About the exhibition
The FUJIFILM SQUARE Photo History Museum is pleased to present a selection of photographs based on Animal Locomotion, published in 1887 by the English-born Eadweard Muybridge, who worked as a photographer in the 19th century. The works on display are selected from the photo collection owned by FUJIFILM Corporation.
Approximately 150 years ago, Eadweard Muybridge (1830–1904) became the first person in the world to successfully capture sequence photographs of a running horse. As a pioneer of film, moving images, and animation, Muybridge is considered one of the foremost photographers in the history of the visual arts. In 1872, he started to experiment with taking photographs of a running horse at the request of industrialist Leland Stanford, the former governor of the state of California. In 1877, he successfully captured the instant when a galloping horse was off the ground with all four legs folded beneath its torso. In 1878, he also successfully captured a galloping horse in a photo sequence of 12 frames, which caused a sensation in Europe and North America. In 1879, he invented the zoopraxiscope, a device for projecting a sequence of photographs in succession. The zoopraxiscope is thought to have given Thomas Edison the idea that led to the invention of the Kinetoscope projector in 1889.
Muybridge's Animal Locomotion (1887) is a collection of photographs in the form of a portfolio of 11 volumes containing as many as 781 plates of sequence photographs recording animal and human motion in detail.
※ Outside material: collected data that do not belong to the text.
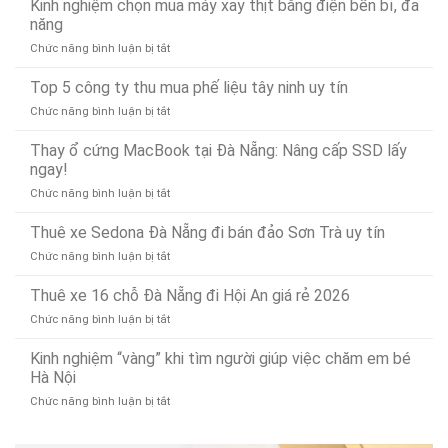
Kinh nghiệm chọn mua máy xay thịt bằng điện bền bỉ, đa
Nẵng
Có
chống
Uy
năng
Mặt
tắc
Tín,
Nhanh
ở
Chức năng bình luận bị tắt
và
Chuyên
Chóng
Kinh
thông
Nghiệp
Sau
nghiệm
Top 5 công ty thu mua phế liệu tây ninh uy tín
bồn
–
15
chọn
rửa
Gọi
Phút
ở
Chức năng bình luận bị tắt
mua
mặt
Là
Top
máy
dứt
Có
5
Thay ổ cứng MacBook tại Đà Nẵng: Nâng cấp SSD lấy
xay
điểm,
Mặt
công
ngay!
thịt
nhanh
(Phục
ty
bằng
gọn
vụ
ở
Chức năng bình luận bị tắt
thu
điện
24/7)
Thay
mua
bền
ổ
Thuê xe Sedona Đà Nẵng đi bán đảo Sơn Trà uy tín
phế
bỉ,
cứng
liệu
đa
ở
Chức năng bình luận bị tắt
MacBook
tây
năng
Thuê
tại
ninh
xe
Thuê xe 16 chỗ Đà Nẵng đi Hội An giá rẻ 2026
Đà
uy
Sedona
Nẵng:
tín
ở
Chức năng bình luận bị tắt
Đà
Nâng
Thuê
Nẵng
cấp
xe
Kinh nghiệm “vàng” khi tìm người giúp việc chăm em bé
đi
SSD
16
Hà Nội
bán
lấy
chỗ
đảo
ngay!
ở
Chức năng bình luận bị tắt
Đà
Sơn
Kinh
Nẵng
Trà
nghiệm
đi
uy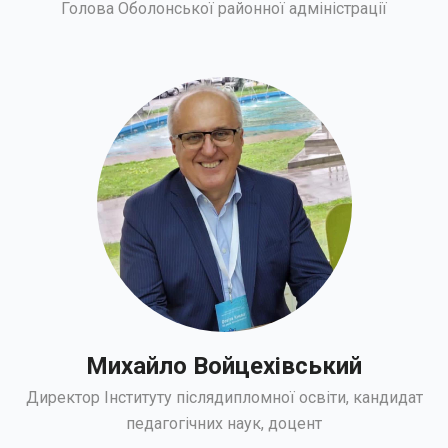
Голова Оболонської районної адміністрації
Михайло Войцехівський
Директор Інституту післядипломної освіти, кандидат
педагогічних наук, доцент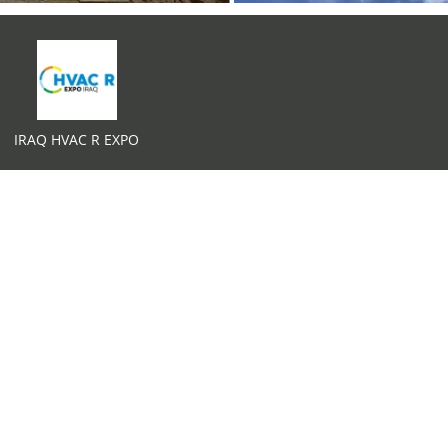
IRAQ HVAC R EXPO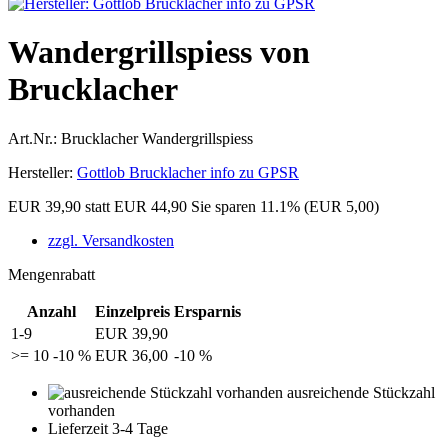
Wandergrillspiess von
Brucklacher
Art.Nr.:
Brucklacher Wandergrillspiess
Hersteller:
Gottlob Brucklacher info zu GPSR
EUR 39,90
statt EUR 44,90
Sie sparen 11.1% (EUR 5,00)
zzgl. Versandkosten
Mengenrabatt
Anzahl
Einzelpreis
Ersparnis
1-9
EUR 39,90
>= 10
-10 %
EUR 36,00
-10 %
ausreichende Stückzahl
vorhanden
Lieferzeit 3-4 Tage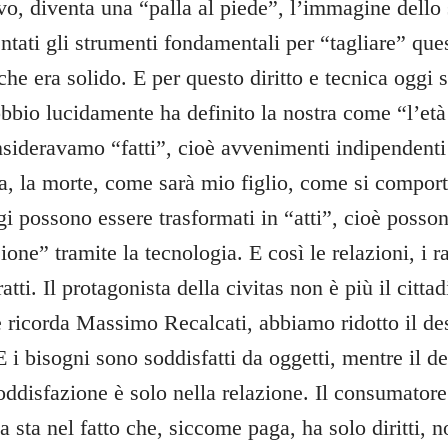
o, diventa una “palla al piede”, l’immagine dello s
ntati gli strumenti fondamentali per “tagliare” que
che era solido. E per questo diritto e tecnica oggi 
bbio lucidamente ha definito la nostra come “l’età 
onsideravamo “fatti”, cioè avvenimenti indipendenti
a, la morte, come sarà mio figlio, come si compor
i possono essere trasformati in “atti”, cioè posso
ione” tramite la tecnologia. E così le relazioni, i 
atti. Il protagonista della civitas non è più il citta
ricorda Massimo Recalcati, abbiamo ridotto il des
i bisogni sono soddisfatti da oggetti, mentre il de
soddisfazione è solo nella relazione. Il consumator
za sta nel fatto che, siccome paga, ha solo diritti, n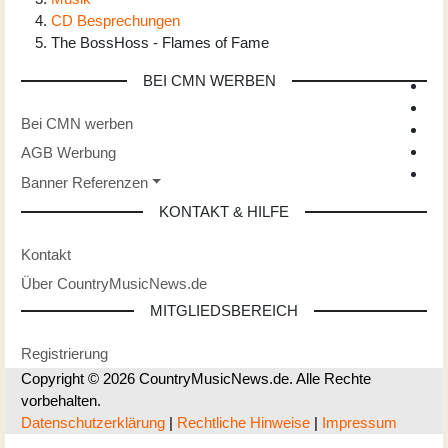
CD Besprechungen
The BossHoss - Flames of Fame
BEI CMN WERBEN
Bei CMN werben
AGB Werbung
Banner Referenzen
KONTAKT & HILFE
Kontakt
Über CountryMusicNews.de
MITGLIEDSBEREICH
Registrierung
Copyright © 2026 CountryMusicNews.de. Alle Rechte
vorbehalten.
Datenschutzerklärung
|
Rechtliche Hinweise
|
Impressum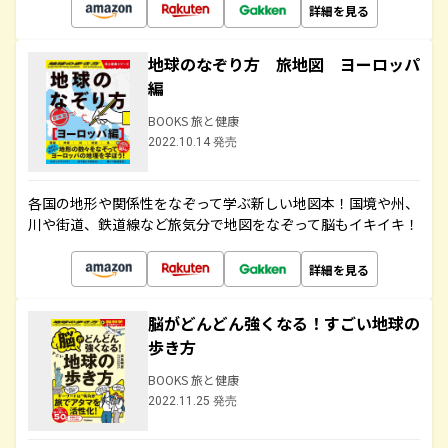
詳細を見る
地球のなぞり方 旅地図 ヨーロッパ
編
BOOKS 旅と健康
2022.10.14 発売
各国の地形や関係性をなぞって学ぶ新しい地図本！国境や州、
川や街道、鉄道線など旅気分で地図をなぞって脳もイキイキ！
詳細を見る
脳がどんどん強くなる！すごい地球の
歩き方
BOOKS 旅と健康
2022.11.25 発売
A man obsessed, Muybridge poured his heart and soul into capturing sequence photographs, using the photographs to analyze movement of all kinds—including the different gaits of horses, the movements of animals such as dogs and camels, the flight of cockatoos and other birds, as well as human motion and everyday movements. To produce his timeless sequence photographs, Muybridge used the camera to freeze the motion and connect the individual instants. As the origin of moving images, the photographs are still used as a manual by animators worldwide.
For this exhibition, we have carefully selected 21 photogravure*1 plates from the 107 plates of sequence photographs in the Animal Locomotion portfolio in the collection at FUJIFILM Corporation. We will also display related and rare works from valuable books on photography in the collection. They include The Horse in Motion (1882), which contains photographs by Muybridge, and Le vol des oiseaux (The flight of birds, 1890) by French physiologist Étienne-Jules Marey (1830–1904), a contemporary of Muybridge and the inventor of the photographic gun.*2
Eadweard Muybridge revolutionized the visual arts through photography. We hope you will enjoy the historical works that became the origin of moving images.
Notes:
*1. Photogravure
Photogravure is a photographic printing technique. It was put into practice in the 1870s based on the principles developed by William Henry Fox Talbot, an English photography pioneer, in the 1850s. A photographic image is transferred onto a copper plate using the photoengraving process. The surface of the plate is corroded to a depth that corresponds to the shades in the photograph. Printing ink is applied to this intaglio plate, and the image is then transferred to paper by applying pressure. Similar to etching, it is a painstaking process with prints produced by hand and one at a time. In Japan, photogravure is also known as shashin hanga (photo prints). The technique is noted for obtaining a unique depth and dimension in the gradation of the images. A high-quality photogravure is treated as corresponding to the original photograph.
*2. Photographic gun
Invented by Marey in 1882, the photographic gun is shaped like a rifle and capable of sequence photography. The device is regarded as one of the prototypes of the cinema camera. It was possible to capture 12 images on a rotating circular photosensitive plate by releasing the shutter in succession when the camera was aimed at a moving subject.